In Mathematica, how can I define an arbitrary probability distribution?

You can use ProbabilityDistribution to do this with the undefined x function:

 dist = ProbabilityDistribution[p[x], {x, -Infinity, Infinity}]; 

Now he knows a few rules:

• constant probability density: the probability of a single value is zero

   In[26]:= Probability[x == 0, x \[Distributed] dist] Out[26]= 0 

• probability to matter at all

   In[28]:= Probability[x > 0 || x <= 0, x \[Distributed] dist] Out[28]= 1 

• CDF at - infinity

   In[29]:= CDF[dist][-\[Infinity]] Out[29]= 0 

• CDF + Infinity

   In[30]:= CDF[dist][\[Infinity]] Out[30]= 1 

• Pdf

   In[32]:= PDF[dist][x] Out[32]= p[x] 

• However, he does not assume that the PDF distribution file is normalized:

   In[33]:= Integrate[PDF[dist][x], {x, -Infinity, Infinity}] Out[33]= Integrate[p[x], {x, -Infinity, Infinity}] 

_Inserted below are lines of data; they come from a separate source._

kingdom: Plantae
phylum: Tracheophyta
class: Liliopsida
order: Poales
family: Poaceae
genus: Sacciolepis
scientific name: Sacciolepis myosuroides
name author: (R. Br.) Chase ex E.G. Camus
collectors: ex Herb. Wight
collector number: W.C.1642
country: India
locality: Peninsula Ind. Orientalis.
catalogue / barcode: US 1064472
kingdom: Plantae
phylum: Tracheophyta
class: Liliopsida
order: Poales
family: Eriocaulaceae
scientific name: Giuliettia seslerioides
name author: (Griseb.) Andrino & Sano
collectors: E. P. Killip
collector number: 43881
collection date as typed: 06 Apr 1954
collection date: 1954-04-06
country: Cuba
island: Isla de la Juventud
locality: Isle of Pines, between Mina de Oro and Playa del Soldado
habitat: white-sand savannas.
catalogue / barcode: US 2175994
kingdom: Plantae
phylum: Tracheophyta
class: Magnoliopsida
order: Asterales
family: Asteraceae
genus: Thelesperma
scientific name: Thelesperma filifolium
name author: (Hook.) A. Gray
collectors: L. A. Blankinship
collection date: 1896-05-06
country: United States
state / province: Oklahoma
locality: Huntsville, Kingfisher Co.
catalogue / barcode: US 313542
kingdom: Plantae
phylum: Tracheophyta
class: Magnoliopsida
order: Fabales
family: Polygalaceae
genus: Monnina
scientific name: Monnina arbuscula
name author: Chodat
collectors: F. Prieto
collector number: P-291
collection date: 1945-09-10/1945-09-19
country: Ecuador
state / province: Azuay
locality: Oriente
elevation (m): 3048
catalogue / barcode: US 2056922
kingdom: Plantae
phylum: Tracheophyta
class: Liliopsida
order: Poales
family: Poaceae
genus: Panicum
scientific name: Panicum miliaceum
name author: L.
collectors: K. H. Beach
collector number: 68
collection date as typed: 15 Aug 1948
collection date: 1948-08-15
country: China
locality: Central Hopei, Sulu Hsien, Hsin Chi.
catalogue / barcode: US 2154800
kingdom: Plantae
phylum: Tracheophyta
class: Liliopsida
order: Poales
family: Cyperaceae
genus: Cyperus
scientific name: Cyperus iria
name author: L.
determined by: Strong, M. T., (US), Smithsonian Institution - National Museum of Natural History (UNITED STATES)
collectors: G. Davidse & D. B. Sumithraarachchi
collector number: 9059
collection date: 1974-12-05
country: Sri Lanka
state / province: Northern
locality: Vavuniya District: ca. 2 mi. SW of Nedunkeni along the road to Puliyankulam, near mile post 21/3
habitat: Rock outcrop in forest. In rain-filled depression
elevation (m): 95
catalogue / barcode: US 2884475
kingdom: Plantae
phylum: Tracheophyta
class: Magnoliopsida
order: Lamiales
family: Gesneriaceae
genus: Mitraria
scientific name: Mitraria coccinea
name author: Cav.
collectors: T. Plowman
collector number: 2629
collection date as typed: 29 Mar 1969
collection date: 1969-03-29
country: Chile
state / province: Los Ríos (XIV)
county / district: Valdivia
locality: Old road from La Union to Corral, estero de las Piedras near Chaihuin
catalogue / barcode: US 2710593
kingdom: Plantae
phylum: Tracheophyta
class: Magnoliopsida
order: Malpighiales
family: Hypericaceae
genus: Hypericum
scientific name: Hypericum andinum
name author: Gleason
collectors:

• The latter can be trained by defining UpValue for p:

   p /: Integrate[p[x], {x, -Infinity, Infinity}] = 1; 

• Now it can integrate PDF:

   In[4]:= Integrate[PDF[dist][x], {x, -Infinity, Infinity}] Out[4]= 1 

You know that your second requirement, i.e. 0 <= p[x] <= 1 , usually not true for probability density functions, are you?